Records shown
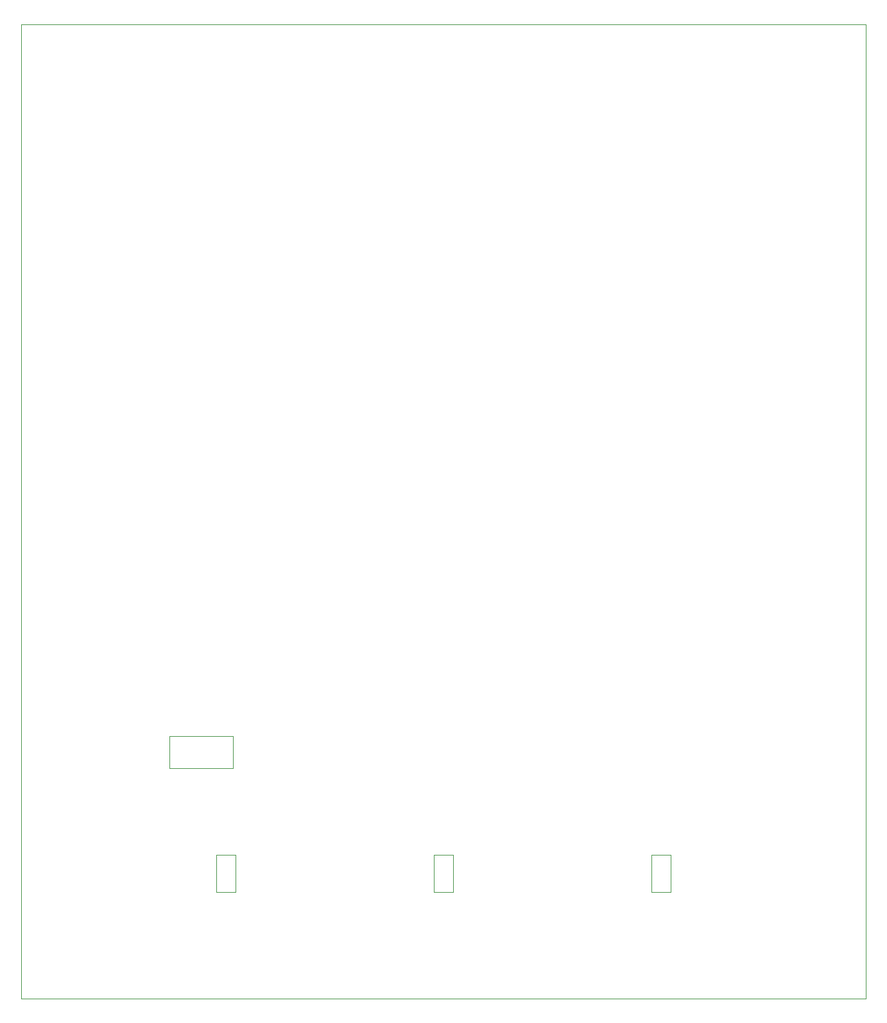
<source format=gbr>
G04 #@! TF.GenerationSoftware,KiCad,Pcbnew,8.0.8*
G04 #@! TF.CreationDate,2025-07-22T13:56:33-07:00*
G04 #@! TF.ProjectId,PBJ_EU,50424a5f-4555-42e6-9b69-6361645f7063,10.4*
G04 #@! TF.SameCoordinates,Original*
G04 #@! TF.FileFunction,Profile,NP*
%FSLAX46Y46*%
G04 Gerber Fmt 4.6, Leading zero omitted, Abs format (unit mm)*
G04 Created by KiCad (PCBNEW 8.0.8) date 2025-07-22 13:56:33*
%MOMM*%
%LPD*%
G01*
G04 APERTURE LIST*
G04 #@! TA.AperFunction,Profile*
%ADD10C,0.050000*%
G04 #@! TD*
G04 #@! TA.AperFunction,Profile*
%ADD11C,0.120000*%
G04 #@! TD*
G04 APERTURE END LIST*
D10*
X40000000Y-158500000D02*
X151400000Y-158500000D01*
X151400000Y-158500000D02*
X151400000Y-30000000D01*
X40000000Y-158500000D02*
X40000000Y-30000000D01*
X40000000Y-30000000D02*
X151400000Y-30000000D01*
D11*
X67950000Y-128100000D02*
X59550000Y-128100000D01*
X59550000Y-123900000D01*
X67950000Y-123900000D01*
X67950000Y-128100000D01*
X94450000Y-139550000D02*
X96950000Y-139550000D01*
X94450000Y-144450000D02*
X94450000Y-139550000D01*
X94450000Y-144450000D02*
X96950000Y-144450000D01*
X96950000Y-144450000D02*
X96950000Y-139550000D01*
X123150000Y-139550000D02*
X125650000Y-139550000D01*
X123150000Y-144450000D02*
X123150000Y-139550000D01*
X123150000Y-144450000D02*
X125650000Y-144450000D01*
X125650000Y-144450000D02*
X125650000Y-139550000D01*
X65750000Y-139550000D02*
X68250000Y-139550000D01*
X65750000Y-144450000D02*
X65750000Y-139550000D01*
X65750000Y-144450000D02*
X68250000Y-144450000D01*
X68250000Y-144450000D02*
X68250000Y-139550000D01*
M02*

</source>
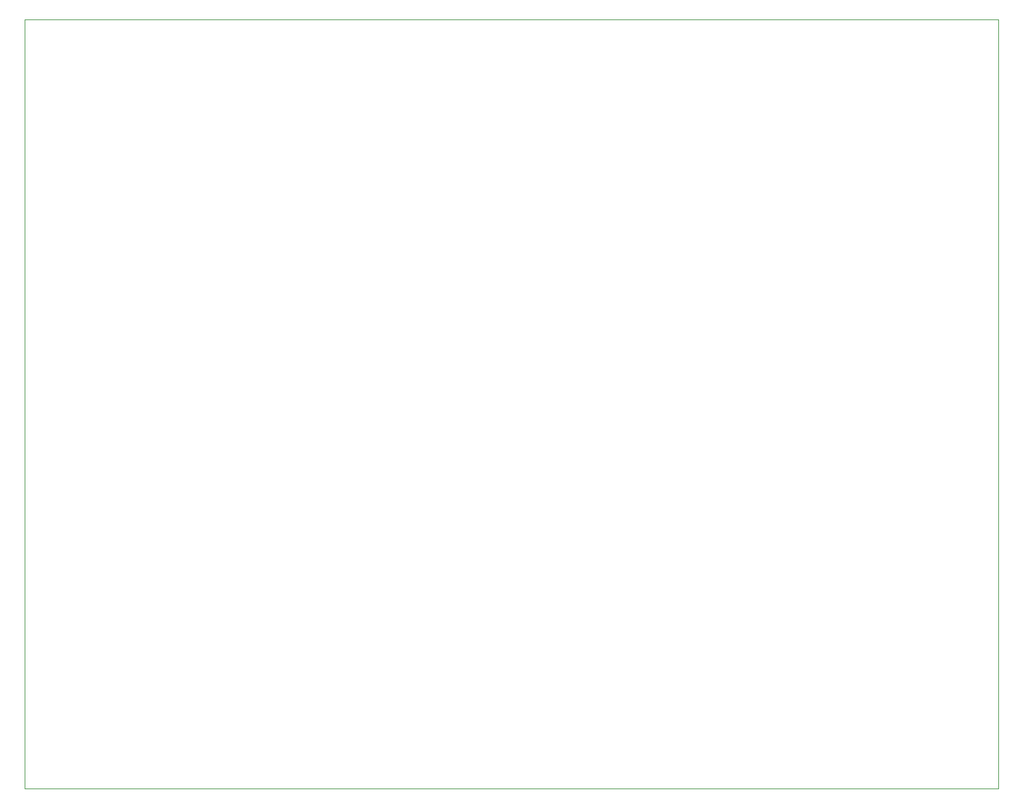
<source format=gbr>
%TF.GenerationSoftware,KiCad,Pcbnew,7.0.7*%
%TF.CreationDate,2025-01-28T12:58:34-05:00*%
%TF.ProjectId,cross-point-exp-brd-mini-smd,63726f73-732d-4706-9f69-6e742d657870,rev?*%
%TF.SameCoordinates,Original*%
%TF.FileFunction,Profile,NP*%
%FSLAX46Y46*%
G04 Gerber Fmt 4.6, Leading zero omitted, Abs format (unit mm)*
G04 Created by KiCad (PCBNEW 7.0.7) date 2025-01-28 12:58:34*
%MOMM*%
%LPD*%
G01*
G04 APERTURE LIST*
%TA.AperFunction,Profile*%
%ADD10C,0.100000*%
%TD*%
G04 APERTURE END LIST*
D10*
X75565000Y-45720000D02*
X202565000Y-45720000D01*
X202565000Y-146050000D01*
X75565000Y-146050000D01*
X75565000Y-45720000D01*
M02*

</source>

Task directions
Where a picture appears in the data, omit it; restate the rest word for word.

Your solution
<source format=gbr>
G04 #@! TF.GenerationSoftware,KiCad,Pcbnew,8.0.8*
G04 #@! TF.CreationDate,2025-07-22T13:56:33-07:00*
G04 #@! TF.ProjectId,PBJ_EU,50424a5f-4555-42e6-9b69-6361645f7063,10.4*
G04 #@! TF.SameCoordinates,Original*
G04 #@! TF.FileFunction,Profile,NP*
%FSLAX46Y46*%
G04 Gerber Fmt 4.6, Leading zero omitted, Abs format (unit mm)*
G04 Created by KiCad (PCBNEW 8.0.8) date 2025-07-22 13:56:33*
%MOMM*%
%LPD*%
G01*
G04 APERTURE LIST*
G04 #@! TA.AperFunction,Profile*
%ADD10C,0.050000*%
G04 #@! TD*
G04 #@! TA.AperFunction,Profile*
%ADD11C,0.120000*%
G04 #@! TD*
G04 APERTURE END LIST*
D10*
X40000000Y-158500000D02*
X151400000Y-158500000D01*
X151400000Y-158500000D02*
X151400000Y-30000000D01*
X40000000Y-158500000D02*
X40000000Y-30000000D01*
X40000000Y-30000000D02*
X151400000Y-30000000D01*
D11*
X67950000Y-128100000D02*
X59550000Y-128100000D01*
X59550000Y-123900000D01*
X67950000Y-123900000D01*
X67950000Y-128100000D01*
X94450000Y-139550000D02*
X96950000Y-139550000D01*
X94450000Y-144450000D02*
X94450000Y-139550000D01*
X94450000Y-144450000D02*
X96950000Y-144450000D01*
X96950000Y-144450000D02*
X96950000Y-139550000D01*
X123150000Y-139550000D02*
X125650000Y-139550000D01*
X123150000Y-144450000D02*
X123150000Y-139550000D01*
X123150000Y-144450000D02*
X125650000Y-144450000D01*
X125650000Y-144450000D02*
X125650000Y-139550000D01*
X65750000Y-139550000D02*
X68250000Y-139550000D01*
X65750000Y-144450000D02*
X65750000Y-139550000D01*
X65750000Y-144450000D02*
X68250000Y-144450000D01*
X68250000Y-144450000D02*
X68250000Y-139550000D01*
M02*

</source>
<source format=gbr>
%TF.GenerationSoftware,KiCad,Pcbnew,7.0.7*%
%TF.CreationDate,2025-01-28T12:58:34-05:00*%
%TF.ProjectId,cross-point-exp-brd-mini-smd,63726f73-732d-4706-9f69-6e742d657870,rev?*%
%TF.SameCoordinates,Original*%
%TF.FileFunction,Profile,NP*%
%FSLAX46Y46*%
G04 Gerber Fmt 4.6, Leading zero omitted, Abs format (unit mm)*
G04 Created by KiCad (PCBNEW 7.0.7) date 2025-01-28 12:58:34*
%MOMM*%
%LPD*%
G01*
G04 APERTURE LIST*
%TA.AperFunction,Profile*%
%ADD10C,0.100000*%
%TD*%
G04 APERTURE END LIST*
D10*
X75565000Y-45720000D02*
X202565000Y-45720000D01*
X202565000Y-146050000D01*
X75565000Y-146050000D01*
X75565000Y-45720000D01*
M02*

</source>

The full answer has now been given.